Ushahidi is a crisis-mapping platform born out of the post-election violence in 2008, when Kenya exploded into conflict. It allowed Kenyans to share information about what was happening around their country amidst a media vacuum and document the events as they occurred. After Ushahidi’s first deployment the founders were approached by different groups who wanted use the platform for data collection and aggregation of information for use in other crowdsourcing projects. In response, the team decided to form Ushahidi, Inc., which is now dedicated to improving the crisis-mapping software for use by groups around the world. While Ushahidi, Inc. focuses mainly on improving the technical platform, the founders all have strong links to Kenya and with the Ushahidi platform born out of the post-election violence, there is a continued commitment within the organization not only to Kenya but also to monitoring issues around elections. The Uchaguzi platform grew out of Ushahidi Inc.’s continued commitment to Kenya.

What transparency/accountability organizations do you work with?: 

We partnered with the Social Development Network (SODNET) and the Constitution and Reform Education Consortium (CRECO), and informally with the Uwiano platform.

Further Questions

How many reports did you receive overall?

We received 1,523 reports, and 794 of those were reports of peace. And that was wonderful.

Did you get in touch with mainstream media about publicizing the project?

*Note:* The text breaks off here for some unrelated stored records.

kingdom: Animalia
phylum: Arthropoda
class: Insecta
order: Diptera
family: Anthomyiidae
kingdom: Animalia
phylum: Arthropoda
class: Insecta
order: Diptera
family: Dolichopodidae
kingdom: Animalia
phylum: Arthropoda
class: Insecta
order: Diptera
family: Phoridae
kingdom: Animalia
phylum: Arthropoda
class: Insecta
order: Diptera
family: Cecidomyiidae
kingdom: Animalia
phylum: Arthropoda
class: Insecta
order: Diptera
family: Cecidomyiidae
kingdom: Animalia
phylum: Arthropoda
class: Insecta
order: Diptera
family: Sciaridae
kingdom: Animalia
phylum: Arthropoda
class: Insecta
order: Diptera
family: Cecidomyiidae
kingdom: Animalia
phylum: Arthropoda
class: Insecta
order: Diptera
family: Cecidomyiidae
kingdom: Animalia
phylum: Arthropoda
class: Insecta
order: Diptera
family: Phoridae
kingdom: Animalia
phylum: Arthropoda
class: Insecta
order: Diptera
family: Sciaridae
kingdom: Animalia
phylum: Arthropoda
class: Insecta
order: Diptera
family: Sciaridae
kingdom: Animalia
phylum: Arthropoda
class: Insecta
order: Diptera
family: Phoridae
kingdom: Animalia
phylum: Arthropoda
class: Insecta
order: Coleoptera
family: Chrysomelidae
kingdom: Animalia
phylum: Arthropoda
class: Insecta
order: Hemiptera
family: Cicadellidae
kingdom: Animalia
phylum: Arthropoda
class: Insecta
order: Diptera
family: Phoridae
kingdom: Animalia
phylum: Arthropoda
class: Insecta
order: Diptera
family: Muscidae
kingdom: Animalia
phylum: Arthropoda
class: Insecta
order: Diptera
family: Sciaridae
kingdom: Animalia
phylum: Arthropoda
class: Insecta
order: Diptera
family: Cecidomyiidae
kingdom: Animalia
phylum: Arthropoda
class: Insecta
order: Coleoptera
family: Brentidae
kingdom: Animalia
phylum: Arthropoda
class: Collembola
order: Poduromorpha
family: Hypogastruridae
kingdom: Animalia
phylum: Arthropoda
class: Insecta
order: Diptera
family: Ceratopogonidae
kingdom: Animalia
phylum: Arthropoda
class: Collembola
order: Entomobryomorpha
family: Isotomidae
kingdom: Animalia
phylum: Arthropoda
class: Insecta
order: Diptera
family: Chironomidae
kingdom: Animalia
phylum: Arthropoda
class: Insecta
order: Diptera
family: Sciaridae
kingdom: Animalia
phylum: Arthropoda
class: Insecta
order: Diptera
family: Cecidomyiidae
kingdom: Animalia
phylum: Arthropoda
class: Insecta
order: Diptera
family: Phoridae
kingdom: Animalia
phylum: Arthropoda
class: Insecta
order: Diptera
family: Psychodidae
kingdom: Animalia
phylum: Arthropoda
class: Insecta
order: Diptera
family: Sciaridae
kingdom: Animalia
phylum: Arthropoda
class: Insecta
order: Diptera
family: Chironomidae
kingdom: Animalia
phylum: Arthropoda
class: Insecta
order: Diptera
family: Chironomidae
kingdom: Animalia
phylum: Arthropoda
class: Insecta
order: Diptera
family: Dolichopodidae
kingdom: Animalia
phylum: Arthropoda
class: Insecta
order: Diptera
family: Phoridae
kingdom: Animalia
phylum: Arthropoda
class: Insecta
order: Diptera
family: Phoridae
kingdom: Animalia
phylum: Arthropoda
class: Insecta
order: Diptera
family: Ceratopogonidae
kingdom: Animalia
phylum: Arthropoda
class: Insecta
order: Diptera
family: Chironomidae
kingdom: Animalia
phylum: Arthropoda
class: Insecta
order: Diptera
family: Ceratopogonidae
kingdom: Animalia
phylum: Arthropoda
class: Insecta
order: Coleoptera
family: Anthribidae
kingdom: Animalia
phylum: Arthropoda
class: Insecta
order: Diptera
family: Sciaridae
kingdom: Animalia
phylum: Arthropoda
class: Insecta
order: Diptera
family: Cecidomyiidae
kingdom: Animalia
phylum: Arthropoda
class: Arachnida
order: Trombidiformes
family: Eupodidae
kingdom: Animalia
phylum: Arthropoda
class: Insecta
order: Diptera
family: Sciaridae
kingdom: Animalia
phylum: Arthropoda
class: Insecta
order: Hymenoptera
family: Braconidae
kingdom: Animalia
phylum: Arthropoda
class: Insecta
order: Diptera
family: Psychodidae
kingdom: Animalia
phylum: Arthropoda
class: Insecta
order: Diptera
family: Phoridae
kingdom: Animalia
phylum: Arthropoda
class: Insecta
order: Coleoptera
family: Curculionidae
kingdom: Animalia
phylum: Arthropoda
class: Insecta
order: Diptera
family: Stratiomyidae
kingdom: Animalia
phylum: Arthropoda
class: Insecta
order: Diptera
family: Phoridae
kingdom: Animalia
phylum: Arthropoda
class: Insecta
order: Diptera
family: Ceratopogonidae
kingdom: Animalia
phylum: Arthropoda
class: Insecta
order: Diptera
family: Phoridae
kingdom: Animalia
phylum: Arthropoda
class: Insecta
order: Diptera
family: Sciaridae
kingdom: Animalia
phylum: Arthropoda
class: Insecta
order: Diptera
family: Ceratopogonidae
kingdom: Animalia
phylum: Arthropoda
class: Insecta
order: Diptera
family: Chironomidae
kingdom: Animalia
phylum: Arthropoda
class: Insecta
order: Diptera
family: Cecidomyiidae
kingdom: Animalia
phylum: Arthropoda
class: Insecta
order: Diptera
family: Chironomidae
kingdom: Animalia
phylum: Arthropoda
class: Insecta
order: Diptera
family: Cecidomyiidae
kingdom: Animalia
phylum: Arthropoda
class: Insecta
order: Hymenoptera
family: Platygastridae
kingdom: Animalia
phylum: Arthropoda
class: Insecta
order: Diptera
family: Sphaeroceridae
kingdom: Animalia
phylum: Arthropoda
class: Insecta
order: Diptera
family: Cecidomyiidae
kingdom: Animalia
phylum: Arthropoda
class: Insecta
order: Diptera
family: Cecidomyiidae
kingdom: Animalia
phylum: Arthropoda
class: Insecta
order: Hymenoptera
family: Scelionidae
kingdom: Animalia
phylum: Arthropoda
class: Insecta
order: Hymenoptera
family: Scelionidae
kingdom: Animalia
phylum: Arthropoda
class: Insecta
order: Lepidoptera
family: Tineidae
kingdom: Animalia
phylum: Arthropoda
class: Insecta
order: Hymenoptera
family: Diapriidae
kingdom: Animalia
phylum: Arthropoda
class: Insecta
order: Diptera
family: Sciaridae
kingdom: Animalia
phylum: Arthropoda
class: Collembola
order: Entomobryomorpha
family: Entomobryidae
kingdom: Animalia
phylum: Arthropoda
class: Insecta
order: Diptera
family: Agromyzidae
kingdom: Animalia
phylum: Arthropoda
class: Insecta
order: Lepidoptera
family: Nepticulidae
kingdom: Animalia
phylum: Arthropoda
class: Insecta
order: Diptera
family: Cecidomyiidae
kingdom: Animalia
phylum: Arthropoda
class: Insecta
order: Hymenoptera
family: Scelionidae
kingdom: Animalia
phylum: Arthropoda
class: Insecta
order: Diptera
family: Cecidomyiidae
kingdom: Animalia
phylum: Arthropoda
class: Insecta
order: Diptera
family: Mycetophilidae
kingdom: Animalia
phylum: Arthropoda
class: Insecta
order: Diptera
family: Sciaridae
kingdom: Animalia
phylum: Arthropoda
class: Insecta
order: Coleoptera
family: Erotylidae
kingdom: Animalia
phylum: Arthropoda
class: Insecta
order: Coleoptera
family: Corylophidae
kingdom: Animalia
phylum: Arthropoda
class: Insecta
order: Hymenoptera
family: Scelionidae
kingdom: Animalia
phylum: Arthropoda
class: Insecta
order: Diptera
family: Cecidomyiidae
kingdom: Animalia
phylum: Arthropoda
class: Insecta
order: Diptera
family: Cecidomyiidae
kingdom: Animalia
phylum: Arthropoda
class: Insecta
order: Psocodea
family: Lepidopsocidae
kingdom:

We had ads on the front pages of the newspapers in the days leading to the referendum, a couple of radio spots, advertising posters in a number of malls, but we also benefited from having the trusted network of monitors and our partners Uwiano, who had a different short code and were getting a lot of crowd reports as well. Their platform was internal, not public and not visualized on a map, so they saw the benefit of having that component and shared some of their information with us.

Could you tell us a little bit about the people collecting and managing the reports and how it was organized?

We had 12 CRECO staff administrators purely dedicated to processing the election monitor reports. Then we had numerous Uchaguzi volunteers to process the crowd reports, about 70 volunteers in total, including our tech volunteers who helped us fix bugs as they came up. They worked from the iHub in Nairobi. It was very useful that most volunteers were Kenyan and had specific geographical and linguistic (Swahili) knowledge.

Are you satisfied with people’s overall awareness of the project?

Well, our focus was more on awareness of Kenyans and empowering them to report what they were seeing happening around them. We had 4,982 unique visitors on the website, but that wasn’t our main goal. Like the majority of Ushahidi deployments, a lot of visitors were from the US, where Internet access is more prevalent. The second highest country by views was Kenya.